I clean with HCL like you said, decant in a beaker and then wash 3 more times with water (decanting the water washes into the HCL) I then add steel wool to precipitate the Pd, you will be surprised how many Pd was left in the AgCl.

Remember to wait for the AgCl to settle before decanting, the solution will be coloured but must be must be clear, this takes some time.

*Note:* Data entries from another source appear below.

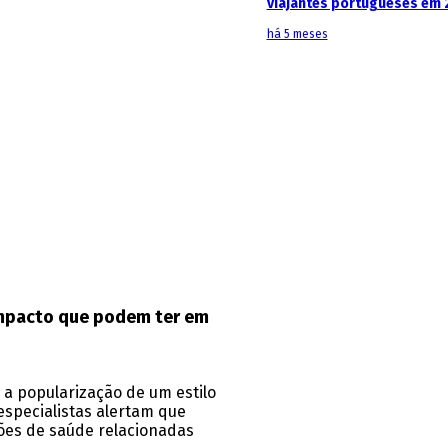
viajantes portugueses em 
há 5 meses
 impacto que podem ter em
 a popularização de um estilo
especialistas alertam que
ões de saúde relacionadas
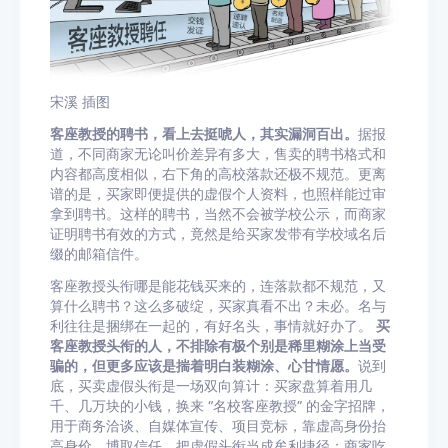
宋溪 插图
客座教授的聘书，看上去挺唬人，其实漏洞百出。
据报
道，不同商家无论叫价差异有多大，售卖的聘书格式和
内容都高度相似，右下角的高校落款还极不规范。更离
谱的是，买家即便提供的虚假个人资料，也照样能过审
拿到聘书。这样的聘书，当然不会被学校公示，而商家
证明聘书有效的方式，竟然是给买家发带有学校域名后
缀的邮箱信件。
客座教授头衔哪是能花钱买来的，连落款都不规范，又
算什么聘书？这么多破绽，买家真看不出？未必。名与
利往往是捆绑在一起的，有好名头，事情就好办了。
买
客座教授头衔的人，不排除有极个别是稀里糊涂上当受
骗的，但更多应该是揣着明白装糊涂、心甘情愿。
说到
底，买卖虚假头衔是一场双向算计：买家盘算着用几
千、几万块的小钱，换来 “名校客座教授” 的金字招牌，
用于商务洽谈、自媒体宣传、项目竞标，靠虚高身份抬
高身价、博取信任，把虚假头衔当成牟利捷径；商家吃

I’d use method 1; method 2 is just unnecessary added steps

Regards 
Jaun


----------



## flexyman (Apr 8, 2011)

Hi Jaun,
Great to see you are still active on this forum.
When You first joined on the forum, you had some very interesting process on precipitating Pd with pool chemicals. I cannot find your proceedure on the forum, will you please PM me.
Back in RSA when I processed Telephone exchange relay buttons I used to
Heat any Ag and Pd mixed buttons to cherry red with a very Oxidizing flame.This gave the Pd a Peecock blue ( Pd oxide ) coating that stopped the Pd from disolving by dilute Nitric. then I easily separated Pd from AgCl.
From Rusternberg Plats. I learned the when Ni and Pd were in Nitric together
it was difficult to separate the two. A resin is used to remove the Ni, then
Pd is precipitated the usual way.
I buy Nitric very cheaply but It is a 250 mile( 300km ) round trip to fetch it then those nasty brown fume to content with . I have discovered that when I treat my Ag/Pd cement with an alkaline Chloride leach the Pd goes into Solution, then I decant the solution, wash the AgCl several times with hot water.I put the Pd solution in a Solar evaporator and remove excess water,the boil with HCl then precipt as usual. Oh! only use distilled water as this is easyier to evaporate away, no tap water.
When Hydrogen Sulfide is bubbled thru acid leach certain metals form Sulfides, When HS is bubbled thru a neutralized leach a different set of metals turn to sulfides.

Hope this throws a new light


----------